Today is not a good day for Amazon, to say the least. Though the online retailer has been preparing to make its Prime Air delivery service available nationwide, it’ll likely have to put those plans on hold in light of this seriously major technical difficulty: Amazon’s new delivery drones won’t stop carrying copies of Tina Fey’s Bossypants to the Tomb of the Unknown Soldier.
Yikes! Jeff Bezos is going to have some tech department heads rolling for this one.
Earlier this week, several alarmed employees at Arlington National Cemetery saw a dark cloud of drones crest the horizon and make a beeline straight for the tomb, each carrying a package containing copies of Bossypants that it’d drop on the monument before heading back to an Amazon warehouse, only to return to Arlington with even more copies. The drones have not stopped coming since.
Amazon’s customer support has been utterly swamped, fielding call after call about the unceasing tide of delivery drones dropping Fey’s memoir at the gravesite. The monument honoring unidentified service members who died in war is currently impossible to see under the thousands of copies of Bossypants it’s buried under. Additionally, the drone fleet is reportedly so massive that the collective buzz of its motors is deafening throughout Arlington’s premises and has already disrupted several military funerals.
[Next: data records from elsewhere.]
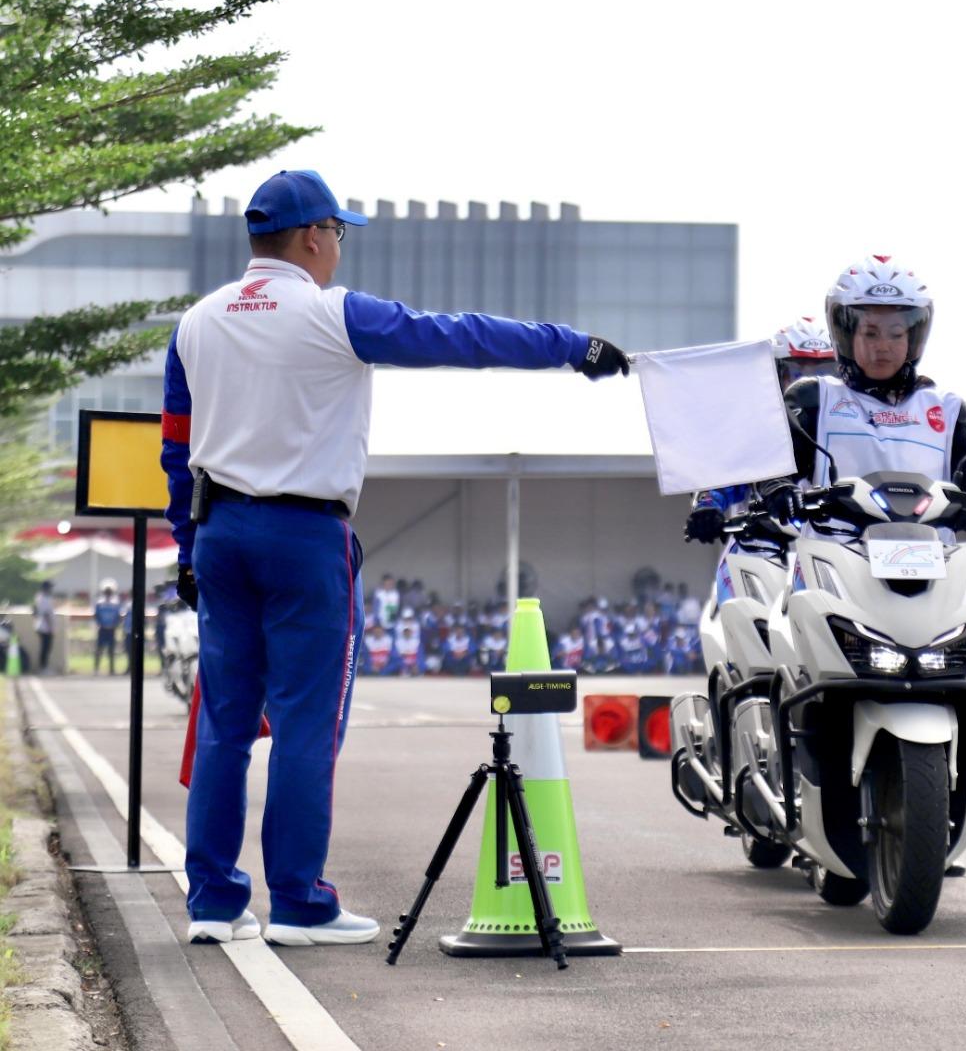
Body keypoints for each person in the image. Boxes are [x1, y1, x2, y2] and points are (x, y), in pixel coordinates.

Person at [160, 169, 630, 948]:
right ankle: (301, 904)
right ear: (314, 236)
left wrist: (185, 543)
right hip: (304, 538)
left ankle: (213, 902)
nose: (337, 249)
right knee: (309, 726)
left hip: (221, 536)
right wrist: (570, 348)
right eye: (337, 234)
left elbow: (174, 450)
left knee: (224, 726)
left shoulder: (198, 323)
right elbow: (461, 335)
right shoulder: (331, 315)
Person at [754, 254, 966, 920]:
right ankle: (810, 826)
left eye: (896, 331)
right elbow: (772, 468)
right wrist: (772, 496)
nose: (881, 344)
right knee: (804, 679)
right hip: (840, 569)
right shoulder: (814, 401)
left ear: (916, 335)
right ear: (845, 335)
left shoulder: (943, 411)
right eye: (867, 330)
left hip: (935, 572)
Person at [684, 318, 838, 545]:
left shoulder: (854, 426)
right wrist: (707, 508)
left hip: (838, 548)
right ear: (774, 374)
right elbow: (722, 478)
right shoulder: (754, 425)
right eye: (797, 373)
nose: (808, 385)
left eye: (823, 373)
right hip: (762, 549)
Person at [93, 584, 121, 675]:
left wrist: (115, 624)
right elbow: (96, 615)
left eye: (109, 593)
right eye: (106, 592)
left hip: (111, 629)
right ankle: (96, 669)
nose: (108, 594)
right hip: (102, 629)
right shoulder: (100, 603)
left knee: (111, 650)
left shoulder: (115, 604)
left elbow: (118, 616)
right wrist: (100, 624)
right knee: (99, 649)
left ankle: (112, 669)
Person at [32, 581, 54, 675]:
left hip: (43, 625)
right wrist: (50, 627)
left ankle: (44, 666)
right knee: (45, 648)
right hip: (45, 626)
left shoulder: (40, 597)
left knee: (46, 647)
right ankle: (43, 668)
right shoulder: (43, 598)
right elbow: (46, 613)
Yeah…this isn’t a good look. Seems like Amazon’s not as ahead of the curve as it thought it was.
Much to Amazon’s frustration, its tech team’s efforts to solve the issue have been fruitless so far. The company is already feeling the hurt from this hiccup, too, with its stocks dropping by double-digit points this week and bound to drop even further if the monument is destroyed under the sheer weight of all the autobiographies, something Arlington officials fear will happen if the drones keep bringing more copies, particularly the heavier hardcover editions of Bossypants.
What’s certain is that it’ll be tough to get customers on board with Prime Air delivery after this. No one wants to risk buying something from Amazon if there’s a chance they’ll get a book they didn’t order, and especially if they only find that out after its delivery is severely delayed because it was taken to a military graveyard by mistake first.
“We’re aware of the issue, and our programmers are working around the clock to stop all Bossypants shipments to the Tomb of the Unknown Soldier,” said CEO Jeff Bezos in a public statement. “Amazon is doing everything it can to fix this problem and regain consumers’ confidence in our services as soon as possible.”
Try as Amazon might, the damage may be done for their delivery drone service. As the tech trades begin spreading this story, it’s hard to imagine people being willing to give Prime Air a shot. Amazon had better work out the kinks fast, because a setback this big could undo the years and years’ worth of work and resources it’s poured into this project.